The summer schedule also indicated five scheduled daily freight-only trains. Two ran east-bound, starting from Akçay, with scheduled stops at Edremit and Havran, terminating at Palamutluk. Three freight trains served the same stops west-bound. The freight services were concentrated between 10:00 and 14:00 daily, implying that the railway used at least four and maybe five locomotives for freight due to the overlapping schedule.

Plans were made in the 1930s for a "Balıkesir, Balya, Edremit and Aliağa Railway", which would have upgraded the tramway between Palamutluk and Balya to gauge and extended the line at each end to allow service from the main line at Balıkesir all the way through to Aliağa on the coast. However, construction was never started and the ambitious project was shelved in the 1940s.

Service on the line was suspended on 15 October 1939, after which it was nationalized under Turkish State Railways (TCDD) on 13 May 1941 and service resumed on 29 October 1942. Also in the early 1940s, TCDD built a holiday camp and recreational facilities next to the Akçay station and pier. TCDD later added a retirement home for former employees at the same site.

==Closure==
The fate of the line was raised in the Turkish Parliament on 28 December 1945, during a debate on the 1946 budget for the Directorate General of State Railways and Ports.
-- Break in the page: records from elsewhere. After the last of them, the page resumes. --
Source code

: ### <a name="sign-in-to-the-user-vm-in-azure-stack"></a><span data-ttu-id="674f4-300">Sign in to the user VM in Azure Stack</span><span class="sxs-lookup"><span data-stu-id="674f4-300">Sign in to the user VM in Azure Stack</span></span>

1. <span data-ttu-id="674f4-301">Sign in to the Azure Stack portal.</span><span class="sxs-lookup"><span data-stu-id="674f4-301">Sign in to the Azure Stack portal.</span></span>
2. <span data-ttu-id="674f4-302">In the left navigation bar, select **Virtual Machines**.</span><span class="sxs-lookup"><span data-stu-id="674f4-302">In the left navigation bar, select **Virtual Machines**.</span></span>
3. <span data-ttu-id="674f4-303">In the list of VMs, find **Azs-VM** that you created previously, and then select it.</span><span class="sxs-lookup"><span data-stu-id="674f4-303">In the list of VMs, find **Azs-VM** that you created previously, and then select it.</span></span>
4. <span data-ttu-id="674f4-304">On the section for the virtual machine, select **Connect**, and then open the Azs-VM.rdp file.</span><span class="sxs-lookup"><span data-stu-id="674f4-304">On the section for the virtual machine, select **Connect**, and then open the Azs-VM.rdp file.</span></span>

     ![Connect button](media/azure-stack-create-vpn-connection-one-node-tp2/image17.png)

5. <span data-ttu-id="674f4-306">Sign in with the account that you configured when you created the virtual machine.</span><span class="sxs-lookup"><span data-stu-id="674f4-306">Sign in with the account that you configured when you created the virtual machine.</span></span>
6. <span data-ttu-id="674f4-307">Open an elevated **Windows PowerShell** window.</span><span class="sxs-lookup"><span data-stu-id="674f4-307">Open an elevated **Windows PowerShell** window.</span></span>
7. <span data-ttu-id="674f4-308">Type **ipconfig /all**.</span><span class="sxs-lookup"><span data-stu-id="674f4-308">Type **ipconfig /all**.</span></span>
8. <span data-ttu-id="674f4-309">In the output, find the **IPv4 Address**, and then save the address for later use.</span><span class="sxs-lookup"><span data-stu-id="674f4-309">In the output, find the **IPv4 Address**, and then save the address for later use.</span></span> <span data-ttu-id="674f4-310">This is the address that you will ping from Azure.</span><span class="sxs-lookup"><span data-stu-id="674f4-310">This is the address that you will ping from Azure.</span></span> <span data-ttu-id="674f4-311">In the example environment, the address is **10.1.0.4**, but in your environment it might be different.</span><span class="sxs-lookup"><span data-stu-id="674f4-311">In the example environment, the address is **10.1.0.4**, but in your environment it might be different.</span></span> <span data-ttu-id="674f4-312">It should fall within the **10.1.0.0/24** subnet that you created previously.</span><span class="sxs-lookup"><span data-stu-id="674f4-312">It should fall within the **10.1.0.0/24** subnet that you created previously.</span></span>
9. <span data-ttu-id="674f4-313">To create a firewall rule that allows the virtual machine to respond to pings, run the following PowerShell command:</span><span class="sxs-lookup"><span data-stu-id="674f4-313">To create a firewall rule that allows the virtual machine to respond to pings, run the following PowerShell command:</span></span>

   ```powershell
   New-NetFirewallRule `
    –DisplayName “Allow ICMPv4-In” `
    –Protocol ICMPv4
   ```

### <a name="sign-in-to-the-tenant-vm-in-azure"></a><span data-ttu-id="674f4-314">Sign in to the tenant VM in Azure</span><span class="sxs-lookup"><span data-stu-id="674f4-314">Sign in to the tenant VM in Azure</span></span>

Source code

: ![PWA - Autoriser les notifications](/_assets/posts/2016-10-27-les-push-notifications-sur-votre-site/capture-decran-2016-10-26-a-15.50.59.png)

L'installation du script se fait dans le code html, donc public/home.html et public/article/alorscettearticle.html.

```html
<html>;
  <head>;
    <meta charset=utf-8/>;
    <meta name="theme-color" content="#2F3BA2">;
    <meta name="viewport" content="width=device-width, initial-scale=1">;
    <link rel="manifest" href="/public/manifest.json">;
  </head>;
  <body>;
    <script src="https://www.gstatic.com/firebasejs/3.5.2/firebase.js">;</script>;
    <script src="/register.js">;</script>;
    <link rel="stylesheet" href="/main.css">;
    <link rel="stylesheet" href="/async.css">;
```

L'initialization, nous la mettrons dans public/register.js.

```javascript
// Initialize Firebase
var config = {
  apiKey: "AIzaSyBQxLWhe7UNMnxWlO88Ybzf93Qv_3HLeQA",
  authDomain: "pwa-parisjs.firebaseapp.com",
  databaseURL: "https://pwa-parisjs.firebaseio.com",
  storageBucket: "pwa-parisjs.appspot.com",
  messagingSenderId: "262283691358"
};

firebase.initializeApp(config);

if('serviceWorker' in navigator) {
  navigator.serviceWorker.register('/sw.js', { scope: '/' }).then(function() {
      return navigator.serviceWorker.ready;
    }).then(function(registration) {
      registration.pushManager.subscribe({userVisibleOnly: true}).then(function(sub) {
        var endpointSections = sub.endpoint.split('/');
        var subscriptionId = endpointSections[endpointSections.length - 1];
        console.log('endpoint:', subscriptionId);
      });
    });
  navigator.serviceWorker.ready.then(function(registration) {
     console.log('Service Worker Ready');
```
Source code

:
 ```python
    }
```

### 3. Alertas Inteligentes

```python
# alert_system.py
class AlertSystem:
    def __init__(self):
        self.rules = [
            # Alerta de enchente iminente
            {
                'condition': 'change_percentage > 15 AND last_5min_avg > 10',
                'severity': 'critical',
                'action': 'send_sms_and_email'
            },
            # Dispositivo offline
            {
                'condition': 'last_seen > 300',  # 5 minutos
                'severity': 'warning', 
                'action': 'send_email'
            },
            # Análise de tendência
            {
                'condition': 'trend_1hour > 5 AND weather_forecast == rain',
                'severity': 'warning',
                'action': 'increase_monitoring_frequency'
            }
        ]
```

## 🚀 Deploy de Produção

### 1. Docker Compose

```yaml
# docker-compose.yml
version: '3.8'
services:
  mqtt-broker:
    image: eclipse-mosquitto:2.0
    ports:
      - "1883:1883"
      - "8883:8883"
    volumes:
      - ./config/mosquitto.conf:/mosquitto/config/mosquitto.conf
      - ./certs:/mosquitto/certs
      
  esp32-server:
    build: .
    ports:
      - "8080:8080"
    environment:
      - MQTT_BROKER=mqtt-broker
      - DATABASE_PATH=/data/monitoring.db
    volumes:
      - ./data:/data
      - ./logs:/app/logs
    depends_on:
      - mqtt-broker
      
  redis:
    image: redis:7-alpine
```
Balıkesir Representative Hayrettin Karan and Transport Minister Ali Fuat Cebesoy noted that formerly a tramway line had run from Ilıca via Edremit to Balya and stated that the Ilıca–Edremit–Palamutluk line remained in place. Karan noted that the Turkish State Railways operated passenger services along the Ilıca–Havran section whereas the Havran–Palamutluk section was unused. He outlined the benefits of connecting Burhaniye to Edremit by rail, noting that the Transport Ministry had completed a study but had shelved the project due to a shortage of materials and had chosen to put in place a bus service instead. Karan expressed his thanks for the bus service but argued that a rail line would shorten travel times and be a better long-term use of resources. In particular, he extolled the benefits of connecting manufacturing industries in the Edremit region to coal supplies from Soma.
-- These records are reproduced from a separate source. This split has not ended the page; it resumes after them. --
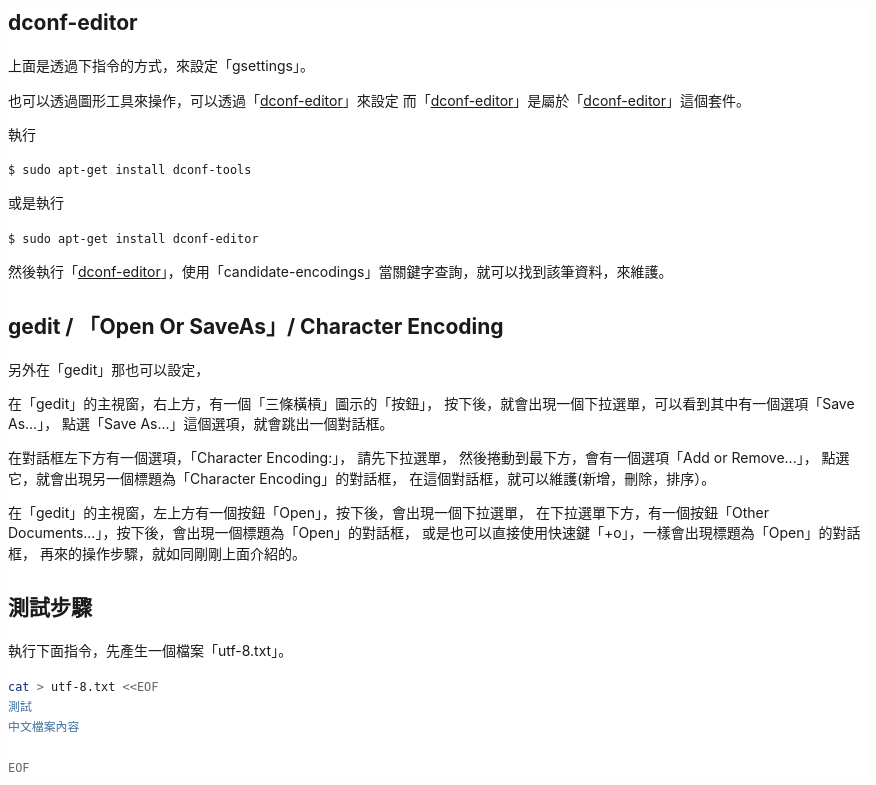
## dconf-editor

上面是透過下指令的方式，來設定「gsettings」。

也可以透過圖形工具來操作，可以透過「[dconf-editor](http://manpages.ubuntu.com/manpages/artful/en/man1/dconf-editor.1.html)」來設定
而「[dconf-editor](http://manpages.ubuntu.com/manpages/artful/en/man1/dconf-editor.1.html)」是屬於「[dconf-editor](https://packages.ubuntu.com/artful/dconf-editor)」這個套件。

執行

``` sh
$ sudo apt-get install dconf-tools
```

或是執行

``` sh
$ sudo apt-get install dconf-editor
```

然後執行「[dconf-editor](http://manpages.ubuntu.com/manpages/artful/en/man1/dconf-editor.1.html)」，使用「candidate-encodings」當關鍵字查詢，就可以找到該筆資料，來維護。

## gedit / 「Open Or SaveAs」/ Character Encoding

另外在「gedit」那也可以設定，

在「gedit」的主視窗，右上方，有一個「三條橫槓」圖示的「按鈕」，
按下後，就會出現一個下拉選單，可以看到其中有一個選項「Save As...」，
點選「Save As...」這個選項，就會跳出一個對話框。

在對話框左下方有一個選項，「Character Encoding:」，
請先下拉選單，
然後捲動到最下方，會有一個選項「Add or Remove...」，
點選它，就會出現另一個標題為「Character Encoding」的對話框，
在這個對話框，就可以維護(新增，刪除，排序）。


在「gedit」的主視窗，左上方有一個按鈕「Open」，按下後，會出現一個下拉選單，
在下拉選單下方，有一個按鈕「Other Documents...」，按下後，會出現一個標題為「Open」的對話框，
或是也可以直接使用快速鍵「<Ctrl>+o」，一樣會出現標題為「Open」的對話框，
再來的操作步驟，就如同剛剛上面介紹的。


## 測試步驟

執行下面指令，先產生一個檔案「utf-8.txt」。

``` sh
cat > utf-8.txt <<EOF
測試
中文檔案內容

EOF
```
Cebesoy proposed that part of the existing narrow-gauge line could be repurposed and extended to reach the coast via Burhaniye. He described the Palamutluk section as uneconomic, due to a lack of passengers or merchandise. In contrast, the real passenger and cargo traffic lay in the Havran–Edremit–Ilıca section, he said. Cebesoy proposed that the track could be removed from the Palamutluk section and relaid to connect with the commercial center and pier at Burhaniye. He cited the transport of coal from mines at Soma as an example of parliament's ability to boost economic output by investing in rail and tramway lines.

Cebesoy then reported the results of a study that showed that removing the tracks from the Havran–Palamutluk section and re-laying them along a route to Burhaniye would allow the railway to come within 800 m of that town. He said the gap into Burhaniye could be bridged with other track already owned by the railway, but urged parliament to consider extending the line west of Burhaniye to a pier on the Gulf of Edremit.

In October 1950, with production falling at the Balya lead mines, the route became uneconomic and operations ceased. By 1952, parliament was debating the liquidation of the Ilıca–Palamutluk and Mudanya–Bursa lines. The rails were torn up in 1959 and sold for scrap.

Several buildings from the railway still exist, including the stations in Edremit (on İstasyon Caddesi) and Akçay (now İstasyon Restaurant).